> _Excerpt to read_

====

Emma Cocker is a writer-artist whose research focuses on artistic processes and practices, and the performing of thinking-in-action therein. Cocker’s language-based artistic research comprises a matrix of writing, reading and conversation practices, including diverse process-oriented, dialogic-collaborative and aesthetic-poetic approaches to working with and through language. She was a key-researcher within the project Choreo-graphic Figures: Deviations from the Line (2014 – 2017) for exploring the thinking-feeling-knowing between choreography, drawing and writing. Cocker’s writing has been published in Failure, 2010; Stillness in a Mobile World, 2010; Drawing a Hypothesis: Figures of Thought, 2011; Hyperdrawing: Beyond the Lines of Contemporary Art, 2012; On Not Knowing: How Artists Think, 2013; The Creative Critic: Writing as/about Practice, 2018; Live Coding: A User's Manual, 2023, and in the solo collections, The Yes of the No, 2016, and How Do You Do?, 2024. Cocker is co-founder of the international Society for Artistic Research Special Interest Group for Language-based Artistic Research. She is Associate Professor in Fine Art, Nottingham Trent University.

====

> _Record excerpts_
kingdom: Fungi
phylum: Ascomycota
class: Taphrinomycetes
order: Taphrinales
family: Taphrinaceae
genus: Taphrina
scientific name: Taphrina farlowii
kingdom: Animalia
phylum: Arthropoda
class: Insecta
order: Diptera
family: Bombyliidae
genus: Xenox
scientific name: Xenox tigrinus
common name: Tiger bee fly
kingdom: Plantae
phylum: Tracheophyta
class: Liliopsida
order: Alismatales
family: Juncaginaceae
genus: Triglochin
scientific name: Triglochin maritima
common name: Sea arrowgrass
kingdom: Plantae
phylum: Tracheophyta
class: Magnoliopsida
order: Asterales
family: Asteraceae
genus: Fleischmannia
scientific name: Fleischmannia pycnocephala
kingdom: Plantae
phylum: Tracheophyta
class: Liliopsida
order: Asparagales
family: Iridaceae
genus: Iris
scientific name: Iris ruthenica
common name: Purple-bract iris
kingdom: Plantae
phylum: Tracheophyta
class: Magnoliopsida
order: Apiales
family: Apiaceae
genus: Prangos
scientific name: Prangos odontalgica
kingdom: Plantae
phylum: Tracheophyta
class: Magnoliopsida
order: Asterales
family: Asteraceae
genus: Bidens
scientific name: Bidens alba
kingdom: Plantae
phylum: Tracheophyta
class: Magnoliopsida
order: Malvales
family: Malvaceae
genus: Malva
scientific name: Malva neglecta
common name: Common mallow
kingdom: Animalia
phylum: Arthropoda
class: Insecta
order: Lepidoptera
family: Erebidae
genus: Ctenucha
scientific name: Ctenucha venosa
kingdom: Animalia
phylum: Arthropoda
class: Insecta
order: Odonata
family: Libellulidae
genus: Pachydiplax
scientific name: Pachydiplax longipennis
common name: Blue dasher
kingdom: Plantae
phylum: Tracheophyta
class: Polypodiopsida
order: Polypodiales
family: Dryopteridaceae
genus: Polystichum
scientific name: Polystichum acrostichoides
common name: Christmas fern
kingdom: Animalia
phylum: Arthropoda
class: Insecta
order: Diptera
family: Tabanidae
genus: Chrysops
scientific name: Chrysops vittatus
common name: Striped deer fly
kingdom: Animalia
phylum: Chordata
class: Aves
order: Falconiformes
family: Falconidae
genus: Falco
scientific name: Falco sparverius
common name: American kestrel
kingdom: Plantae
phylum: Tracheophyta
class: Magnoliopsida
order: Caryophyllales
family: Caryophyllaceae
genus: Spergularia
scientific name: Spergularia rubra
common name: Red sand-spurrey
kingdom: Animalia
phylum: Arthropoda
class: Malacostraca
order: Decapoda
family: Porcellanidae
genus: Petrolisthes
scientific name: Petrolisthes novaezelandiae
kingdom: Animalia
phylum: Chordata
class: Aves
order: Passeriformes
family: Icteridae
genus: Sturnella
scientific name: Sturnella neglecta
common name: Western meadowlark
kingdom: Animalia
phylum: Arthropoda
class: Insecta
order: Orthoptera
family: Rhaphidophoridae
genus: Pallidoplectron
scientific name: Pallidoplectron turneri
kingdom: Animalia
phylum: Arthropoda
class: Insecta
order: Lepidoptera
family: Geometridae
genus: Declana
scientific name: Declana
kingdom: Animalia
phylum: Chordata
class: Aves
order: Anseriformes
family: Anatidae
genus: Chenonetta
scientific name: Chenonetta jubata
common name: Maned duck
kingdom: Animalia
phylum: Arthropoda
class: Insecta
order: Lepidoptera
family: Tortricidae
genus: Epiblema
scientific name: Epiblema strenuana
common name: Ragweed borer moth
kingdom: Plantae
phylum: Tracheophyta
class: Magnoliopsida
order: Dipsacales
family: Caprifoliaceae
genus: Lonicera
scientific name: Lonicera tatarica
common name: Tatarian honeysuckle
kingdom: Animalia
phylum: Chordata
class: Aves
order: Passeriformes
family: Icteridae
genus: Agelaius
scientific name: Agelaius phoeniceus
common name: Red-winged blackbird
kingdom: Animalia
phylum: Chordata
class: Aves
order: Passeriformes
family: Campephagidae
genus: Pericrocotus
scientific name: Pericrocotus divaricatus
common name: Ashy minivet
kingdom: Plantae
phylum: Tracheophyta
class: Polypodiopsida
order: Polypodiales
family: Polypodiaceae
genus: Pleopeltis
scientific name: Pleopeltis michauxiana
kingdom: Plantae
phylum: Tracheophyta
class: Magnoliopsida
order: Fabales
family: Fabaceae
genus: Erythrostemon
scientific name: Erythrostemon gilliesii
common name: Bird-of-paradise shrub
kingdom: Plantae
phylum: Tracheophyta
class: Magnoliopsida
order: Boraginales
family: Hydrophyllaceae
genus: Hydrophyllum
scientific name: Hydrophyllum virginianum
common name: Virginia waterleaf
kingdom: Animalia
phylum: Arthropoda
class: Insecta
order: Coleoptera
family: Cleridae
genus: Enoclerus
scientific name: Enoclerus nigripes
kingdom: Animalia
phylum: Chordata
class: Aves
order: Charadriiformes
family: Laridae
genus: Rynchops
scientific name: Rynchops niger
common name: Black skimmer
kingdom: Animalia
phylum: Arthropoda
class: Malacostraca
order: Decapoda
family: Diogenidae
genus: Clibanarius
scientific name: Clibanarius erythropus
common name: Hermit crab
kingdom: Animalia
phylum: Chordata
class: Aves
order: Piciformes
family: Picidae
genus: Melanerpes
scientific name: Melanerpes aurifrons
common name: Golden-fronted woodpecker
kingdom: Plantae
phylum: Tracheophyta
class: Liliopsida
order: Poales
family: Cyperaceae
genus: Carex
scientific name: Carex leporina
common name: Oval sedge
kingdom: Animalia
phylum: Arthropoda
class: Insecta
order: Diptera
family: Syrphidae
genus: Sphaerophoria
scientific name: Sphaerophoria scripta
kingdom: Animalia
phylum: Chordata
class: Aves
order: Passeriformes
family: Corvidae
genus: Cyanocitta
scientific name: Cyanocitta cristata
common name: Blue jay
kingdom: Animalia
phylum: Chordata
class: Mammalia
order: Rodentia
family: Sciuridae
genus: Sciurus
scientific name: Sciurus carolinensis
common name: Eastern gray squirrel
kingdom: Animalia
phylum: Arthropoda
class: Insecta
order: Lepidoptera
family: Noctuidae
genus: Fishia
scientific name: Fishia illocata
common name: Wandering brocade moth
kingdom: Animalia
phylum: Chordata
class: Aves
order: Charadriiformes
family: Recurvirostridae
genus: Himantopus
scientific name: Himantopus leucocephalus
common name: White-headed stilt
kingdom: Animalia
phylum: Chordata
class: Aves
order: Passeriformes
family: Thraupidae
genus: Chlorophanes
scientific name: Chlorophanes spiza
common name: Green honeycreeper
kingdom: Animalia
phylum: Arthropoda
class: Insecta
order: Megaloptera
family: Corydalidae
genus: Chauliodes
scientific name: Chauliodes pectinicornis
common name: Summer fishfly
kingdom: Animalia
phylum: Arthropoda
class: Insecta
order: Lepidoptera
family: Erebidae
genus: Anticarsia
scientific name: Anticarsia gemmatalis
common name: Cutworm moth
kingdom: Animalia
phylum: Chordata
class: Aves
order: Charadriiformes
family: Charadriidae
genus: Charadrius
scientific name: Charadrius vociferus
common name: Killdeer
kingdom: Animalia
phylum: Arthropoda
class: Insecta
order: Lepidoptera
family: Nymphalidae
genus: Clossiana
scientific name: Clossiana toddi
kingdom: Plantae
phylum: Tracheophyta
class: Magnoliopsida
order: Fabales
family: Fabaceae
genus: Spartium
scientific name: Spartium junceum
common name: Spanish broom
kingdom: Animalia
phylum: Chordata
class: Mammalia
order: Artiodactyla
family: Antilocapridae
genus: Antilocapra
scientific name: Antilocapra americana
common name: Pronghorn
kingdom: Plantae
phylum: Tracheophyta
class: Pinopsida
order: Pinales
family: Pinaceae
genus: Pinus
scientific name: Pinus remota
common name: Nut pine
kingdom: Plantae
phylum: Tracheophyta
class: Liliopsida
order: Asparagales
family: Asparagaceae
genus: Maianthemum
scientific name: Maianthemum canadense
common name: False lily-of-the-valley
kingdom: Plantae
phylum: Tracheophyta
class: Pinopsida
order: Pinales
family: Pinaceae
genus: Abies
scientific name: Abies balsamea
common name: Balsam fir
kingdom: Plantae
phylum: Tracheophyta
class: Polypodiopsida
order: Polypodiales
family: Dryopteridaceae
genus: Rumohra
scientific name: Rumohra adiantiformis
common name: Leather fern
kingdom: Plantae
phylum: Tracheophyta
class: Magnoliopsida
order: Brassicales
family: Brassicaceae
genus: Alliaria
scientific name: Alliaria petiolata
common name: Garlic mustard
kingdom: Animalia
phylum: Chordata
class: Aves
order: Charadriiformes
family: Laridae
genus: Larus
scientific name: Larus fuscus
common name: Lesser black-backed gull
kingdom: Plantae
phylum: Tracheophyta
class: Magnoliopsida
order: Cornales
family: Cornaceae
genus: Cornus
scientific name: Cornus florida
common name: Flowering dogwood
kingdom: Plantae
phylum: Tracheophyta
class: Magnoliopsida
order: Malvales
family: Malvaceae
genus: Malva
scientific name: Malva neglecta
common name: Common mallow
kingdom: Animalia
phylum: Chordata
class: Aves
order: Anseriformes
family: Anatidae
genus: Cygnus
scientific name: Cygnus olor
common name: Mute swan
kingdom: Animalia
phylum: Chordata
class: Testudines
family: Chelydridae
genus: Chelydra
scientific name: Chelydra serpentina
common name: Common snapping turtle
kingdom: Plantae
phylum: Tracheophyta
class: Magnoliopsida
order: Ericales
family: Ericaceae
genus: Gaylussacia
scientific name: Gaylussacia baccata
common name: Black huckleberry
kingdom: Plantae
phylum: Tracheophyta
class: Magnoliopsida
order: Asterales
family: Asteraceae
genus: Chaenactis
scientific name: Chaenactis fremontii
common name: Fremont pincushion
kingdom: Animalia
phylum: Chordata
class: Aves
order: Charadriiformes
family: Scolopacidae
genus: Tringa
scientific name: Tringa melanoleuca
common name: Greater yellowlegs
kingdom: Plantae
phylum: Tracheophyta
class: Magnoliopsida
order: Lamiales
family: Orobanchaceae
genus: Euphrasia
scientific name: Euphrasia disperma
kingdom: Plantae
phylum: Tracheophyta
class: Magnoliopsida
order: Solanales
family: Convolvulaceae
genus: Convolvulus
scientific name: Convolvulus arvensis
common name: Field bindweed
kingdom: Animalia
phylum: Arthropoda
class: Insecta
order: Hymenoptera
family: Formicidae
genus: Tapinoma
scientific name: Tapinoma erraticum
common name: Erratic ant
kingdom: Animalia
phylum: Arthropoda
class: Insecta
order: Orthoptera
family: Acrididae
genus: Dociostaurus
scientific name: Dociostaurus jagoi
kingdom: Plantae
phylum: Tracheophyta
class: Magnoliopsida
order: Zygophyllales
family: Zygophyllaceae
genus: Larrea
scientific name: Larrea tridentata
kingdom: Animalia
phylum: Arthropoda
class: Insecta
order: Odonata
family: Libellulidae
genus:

====

> _The tasks_
(1) Decide whether each statement agrees with the profile of Emma Cocker, answering yes or no and quoting the words from the profile that settle it. (a) Cocker worked on the project Choreo-graphic Figures from 2014 to 2017. (b) How Do You Do? is a solo collection published in 2016. (c) Cocker helped found a special interest group for language-based artistic research.
(2) Answer these questions from the profile of Emma Cocker.
(a) Which three practices did the project Choreo-graphic Figures explore the thinking-feeling-knowing between?
(b) In what year was Live Coding: A User's Manual published?
(c) At which university is Cocker an Associate Professor in Fine Art?

> _Written responses_
(1)
(a) Yes: "Choreo-graphic Figures: Deviations from the Line (2014 – 2017)"
(b) No: "How Do You Do?, 2024"
(c) Yes: "Cocker is co-founder of the international Society for Artistic Research Special Interest Group for Language-based Artistic Research"

(2)
(a) Choreography, drawing and writing
(b) 2023
(c) Nottingham Trent University